New Patent Could Simulate Human Conversations With The Dead

Microsoft has created a patent that allows the tech giant to create an AI-assisted chatbot using the personal information of deceased people.

The bot, based on the “images, voice data, social media posts, electronic messages” and more, would facilitate a simulated human conversation with users’ dead loved ones.
The new chatbots have drawn comparisons to an episode of Black Mirror starring Hayley Atwell, titled Be Right Back.
In the episode, Atwell plays a woman who pines for her boyfriend, Ash (Domhnall Gleeson), who was killed in a car accident. Driven to desperate measures, Atwell’s character decides to use technology to resurrect her dead boyfriend as artificial intelligence so they can continue to be together. Using a new online service, she uploads all of her boyfriend’s past online communications and social media profiles, which the service uses to create a new virtual “Ash”.

In a statement discussing the bot, Microsoft said

“The specific person [represented in the bot] may correspond to a past or present entity (or a version thereof), such as a friend, a relative, an acquaintance, a celebrity, a fictional character, a historical figure, a random entity etc”

Hinting that the technology could be used to communicate with another person once they have died, the statement adds –

“The specific person may also correspond to oneself (e.g., the user creating/training the chat bot.”
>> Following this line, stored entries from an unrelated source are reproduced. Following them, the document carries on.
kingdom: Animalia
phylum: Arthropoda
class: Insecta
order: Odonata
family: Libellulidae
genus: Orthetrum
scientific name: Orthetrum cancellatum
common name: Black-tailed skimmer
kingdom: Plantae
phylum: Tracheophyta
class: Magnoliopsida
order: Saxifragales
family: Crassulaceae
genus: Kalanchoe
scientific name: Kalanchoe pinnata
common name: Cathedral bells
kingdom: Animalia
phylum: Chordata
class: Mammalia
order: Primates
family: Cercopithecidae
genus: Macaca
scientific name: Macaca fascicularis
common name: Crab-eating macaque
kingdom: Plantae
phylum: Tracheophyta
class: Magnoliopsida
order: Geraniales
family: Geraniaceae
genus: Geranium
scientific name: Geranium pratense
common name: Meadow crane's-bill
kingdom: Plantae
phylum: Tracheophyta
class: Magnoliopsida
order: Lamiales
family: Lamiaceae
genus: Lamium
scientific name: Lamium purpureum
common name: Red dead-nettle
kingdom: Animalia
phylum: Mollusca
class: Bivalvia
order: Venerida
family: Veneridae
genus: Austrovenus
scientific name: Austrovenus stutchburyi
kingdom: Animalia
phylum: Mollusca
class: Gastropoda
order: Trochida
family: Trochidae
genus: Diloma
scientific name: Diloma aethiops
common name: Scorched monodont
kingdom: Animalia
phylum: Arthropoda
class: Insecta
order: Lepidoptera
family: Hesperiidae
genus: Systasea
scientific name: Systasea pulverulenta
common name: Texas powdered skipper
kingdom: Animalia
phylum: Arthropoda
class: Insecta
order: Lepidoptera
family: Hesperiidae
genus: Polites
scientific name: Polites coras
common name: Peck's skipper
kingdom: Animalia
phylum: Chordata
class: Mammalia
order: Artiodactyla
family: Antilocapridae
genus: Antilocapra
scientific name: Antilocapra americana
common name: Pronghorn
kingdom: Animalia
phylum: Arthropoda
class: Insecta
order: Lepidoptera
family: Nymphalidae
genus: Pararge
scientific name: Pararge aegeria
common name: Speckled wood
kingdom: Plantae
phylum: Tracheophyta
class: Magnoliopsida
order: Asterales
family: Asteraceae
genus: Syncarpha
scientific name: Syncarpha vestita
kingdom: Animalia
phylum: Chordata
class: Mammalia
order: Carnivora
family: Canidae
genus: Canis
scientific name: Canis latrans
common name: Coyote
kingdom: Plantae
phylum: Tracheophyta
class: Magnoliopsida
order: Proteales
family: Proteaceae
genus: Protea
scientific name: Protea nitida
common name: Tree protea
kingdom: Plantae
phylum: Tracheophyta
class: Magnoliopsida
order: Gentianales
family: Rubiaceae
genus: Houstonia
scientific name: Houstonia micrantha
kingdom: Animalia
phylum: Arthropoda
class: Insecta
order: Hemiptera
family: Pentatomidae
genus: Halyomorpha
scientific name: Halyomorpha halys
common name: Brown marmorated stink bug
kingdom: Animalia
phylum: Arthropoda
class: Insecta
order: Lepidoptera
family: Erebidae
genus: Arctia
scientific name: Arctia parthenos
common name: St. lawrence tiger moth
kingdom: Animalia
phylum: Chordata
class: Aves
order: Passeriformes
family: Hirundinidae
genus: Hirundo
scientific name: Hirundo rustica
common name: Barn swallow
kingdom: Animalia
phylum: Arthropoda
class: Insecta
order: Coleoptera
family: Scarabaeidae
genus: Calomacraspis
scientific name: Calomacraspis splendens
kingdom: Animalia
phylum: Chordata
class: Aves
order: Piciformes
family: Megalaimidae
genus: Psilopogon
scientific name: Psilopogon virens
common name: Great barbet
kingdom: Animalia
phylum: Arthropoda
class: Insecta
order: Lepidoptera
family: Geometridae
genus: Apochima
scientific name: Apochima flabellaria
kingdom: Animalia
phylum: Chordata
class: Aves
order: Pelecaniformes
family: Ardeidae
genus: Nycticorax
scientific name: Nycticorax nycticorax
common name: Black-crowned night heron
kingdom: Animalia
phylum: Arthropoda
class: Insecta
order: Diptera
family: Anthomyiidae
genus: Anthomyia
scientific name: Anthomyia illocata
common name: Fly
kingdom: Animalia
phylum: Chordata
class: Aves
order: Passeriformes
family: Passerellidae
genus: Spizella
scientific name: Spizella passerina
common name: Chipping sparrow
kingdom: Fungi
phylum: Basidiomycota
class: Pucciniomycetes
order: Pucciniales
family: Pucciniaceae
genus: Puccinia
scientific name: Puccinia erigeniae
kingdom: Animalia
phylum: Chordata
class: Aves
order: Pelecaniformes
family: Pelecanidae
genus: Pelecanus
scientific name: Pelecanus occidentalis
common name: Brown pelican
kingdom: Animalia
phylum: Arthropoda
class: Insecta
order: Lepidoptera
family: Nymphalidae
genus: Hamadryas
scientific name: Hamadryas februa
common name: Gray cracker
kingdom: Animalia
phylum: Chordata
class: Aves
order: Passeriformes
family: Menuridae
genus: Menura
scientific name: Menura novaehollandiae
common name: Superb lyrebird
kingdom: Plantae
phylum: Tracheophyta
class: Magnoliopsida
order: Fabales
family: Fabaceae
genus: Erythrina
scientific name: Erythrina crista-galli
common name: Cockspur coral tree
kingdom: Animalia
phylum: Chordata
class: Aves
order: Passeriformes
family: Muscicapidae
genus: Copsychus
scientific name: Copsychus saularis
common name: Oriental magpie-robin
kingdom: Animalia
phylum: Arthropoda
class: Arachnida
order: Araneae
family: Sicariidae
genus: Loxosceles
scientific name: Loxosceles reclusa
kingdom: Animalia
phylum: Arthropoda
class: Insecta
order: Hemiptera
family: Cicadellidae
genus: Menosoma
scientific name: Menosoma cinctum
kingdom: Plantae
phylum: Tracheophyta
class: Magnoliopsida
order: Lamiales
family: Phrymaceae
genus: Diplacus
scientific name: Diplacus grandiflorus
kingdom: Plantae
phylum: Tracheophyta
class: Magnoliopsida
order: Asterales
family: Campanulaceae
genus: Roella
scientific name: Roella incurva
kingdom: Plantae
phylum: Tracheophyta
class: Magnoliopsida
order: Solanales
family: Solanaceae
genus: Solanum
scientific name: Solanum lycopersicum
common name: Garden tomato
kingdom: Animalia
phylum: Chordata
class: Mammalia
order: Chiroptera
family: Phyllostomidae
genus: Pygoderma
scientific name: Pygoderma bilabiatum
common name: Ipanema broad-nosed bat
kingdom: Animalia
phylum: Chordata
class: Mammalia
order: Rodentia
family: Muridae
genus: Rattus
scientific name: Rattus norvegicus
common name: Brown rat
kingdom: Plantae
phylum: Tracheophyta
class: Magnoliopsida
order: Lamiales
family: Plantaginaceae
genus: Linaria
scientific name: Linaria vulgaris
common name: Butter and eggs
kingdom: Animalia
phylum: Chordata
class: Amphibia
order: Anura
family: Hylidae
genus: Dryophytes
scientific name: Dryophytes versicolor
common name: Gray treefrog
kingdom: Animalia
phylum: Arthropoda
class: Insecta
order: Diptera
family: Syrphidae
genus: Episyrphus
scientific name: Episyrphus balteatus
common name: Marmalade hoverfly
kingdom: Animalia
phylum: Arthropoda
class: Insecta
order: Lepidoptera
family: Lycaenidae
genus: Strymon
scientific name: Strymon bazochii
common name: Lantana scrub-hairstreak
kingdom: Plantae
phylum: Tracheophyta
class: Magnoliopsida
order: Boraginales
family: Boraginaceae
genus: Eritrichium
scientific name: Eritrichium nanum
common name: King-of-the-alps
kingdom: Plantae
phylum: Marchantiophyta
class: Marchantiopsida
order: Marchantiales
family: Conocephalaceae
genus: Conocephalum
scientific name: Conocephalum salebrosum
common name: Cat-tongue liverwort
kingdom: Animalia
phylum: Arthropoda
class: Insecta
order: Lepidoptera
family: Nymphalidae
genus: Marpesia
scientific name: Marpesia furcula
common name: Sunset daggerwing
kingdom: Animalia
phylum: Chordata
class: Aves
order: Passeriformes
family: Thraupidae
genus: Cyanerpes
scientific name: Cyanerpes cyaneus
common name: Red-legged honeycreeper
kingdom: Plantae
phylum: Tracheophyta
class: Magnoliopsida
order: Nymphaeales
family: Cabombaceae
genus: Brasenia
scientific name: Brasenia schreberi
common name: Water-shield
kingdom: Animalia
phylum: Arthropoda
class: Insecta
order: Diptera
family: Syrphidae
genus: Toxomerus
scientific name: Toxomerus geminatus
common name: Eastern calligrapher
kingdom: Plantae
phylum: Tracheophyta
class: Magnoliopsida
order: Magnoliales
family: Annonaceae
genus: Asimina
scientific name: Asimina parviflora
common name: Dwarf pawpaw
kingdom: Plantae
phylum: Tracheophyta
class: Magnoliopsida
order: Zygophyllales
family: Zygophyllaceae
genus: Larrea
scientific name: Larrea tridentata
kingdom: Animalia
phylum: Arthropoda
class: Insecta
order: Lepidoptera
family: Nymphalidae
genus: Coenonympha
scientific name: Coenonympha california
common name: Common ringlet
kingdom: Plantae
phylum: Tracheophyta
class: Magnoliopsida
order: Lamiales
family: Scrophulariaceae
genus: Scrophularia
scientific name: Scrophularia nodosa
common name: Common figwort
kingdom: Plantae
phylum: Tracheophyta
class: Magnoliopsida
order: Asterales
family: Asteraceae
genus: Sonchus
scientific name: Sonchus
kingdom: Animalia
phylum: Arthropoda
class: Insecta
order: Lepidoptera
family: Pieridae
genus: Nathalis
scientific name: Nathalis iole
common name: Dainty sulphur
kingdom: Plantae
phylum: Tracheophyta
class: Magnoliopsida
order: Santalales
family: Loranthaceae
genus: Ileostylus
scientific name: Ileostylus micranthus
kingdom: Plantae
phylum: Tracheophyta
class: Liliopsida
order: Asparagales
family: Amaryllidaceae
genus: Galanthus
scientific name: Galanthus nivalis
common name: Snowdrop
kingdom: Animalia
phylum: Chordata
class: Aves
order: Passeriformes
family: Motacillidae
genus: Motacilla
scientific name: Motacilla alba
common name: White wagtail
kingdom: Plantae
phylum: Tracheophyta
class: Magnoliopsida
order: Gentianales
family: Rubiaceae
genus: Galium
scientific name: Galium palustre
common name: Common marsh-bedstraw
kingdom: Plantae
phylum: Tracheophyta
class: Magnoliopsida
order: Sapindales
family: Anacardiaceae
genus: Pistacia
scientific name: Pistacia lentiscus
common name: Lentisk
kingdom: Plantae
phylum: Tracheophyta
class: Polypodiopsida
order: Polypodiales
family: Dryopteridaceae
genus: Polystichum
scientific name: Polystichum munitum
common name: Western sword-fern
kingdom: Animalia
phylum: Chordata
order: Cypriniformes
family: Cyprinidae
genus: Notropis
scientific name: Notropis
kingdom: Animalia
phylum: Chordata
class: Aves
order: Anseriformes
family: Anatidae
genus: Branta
In regard to the Black Mirror series, creator Charlie Brooker admitted last year that he has taken a break from working on the new season of the show because the fictional world of the series is all too depressingly similar to the reality we’re living in at the moment –

“I’ve been busy doing things. I don’t know what I can say about what I’m doing and not doing. At the moment, I don’t know what stomach there would be for stories about societies falling apart, so I’m not working away on any of those [Black Mirror episodes]. I’m sort of keen to revisit my comic skill set, so I’ve been writing scripts aimed at making myself laugh.”


Last month, Brooker and Annabel Jones shared new Netflix documentary M.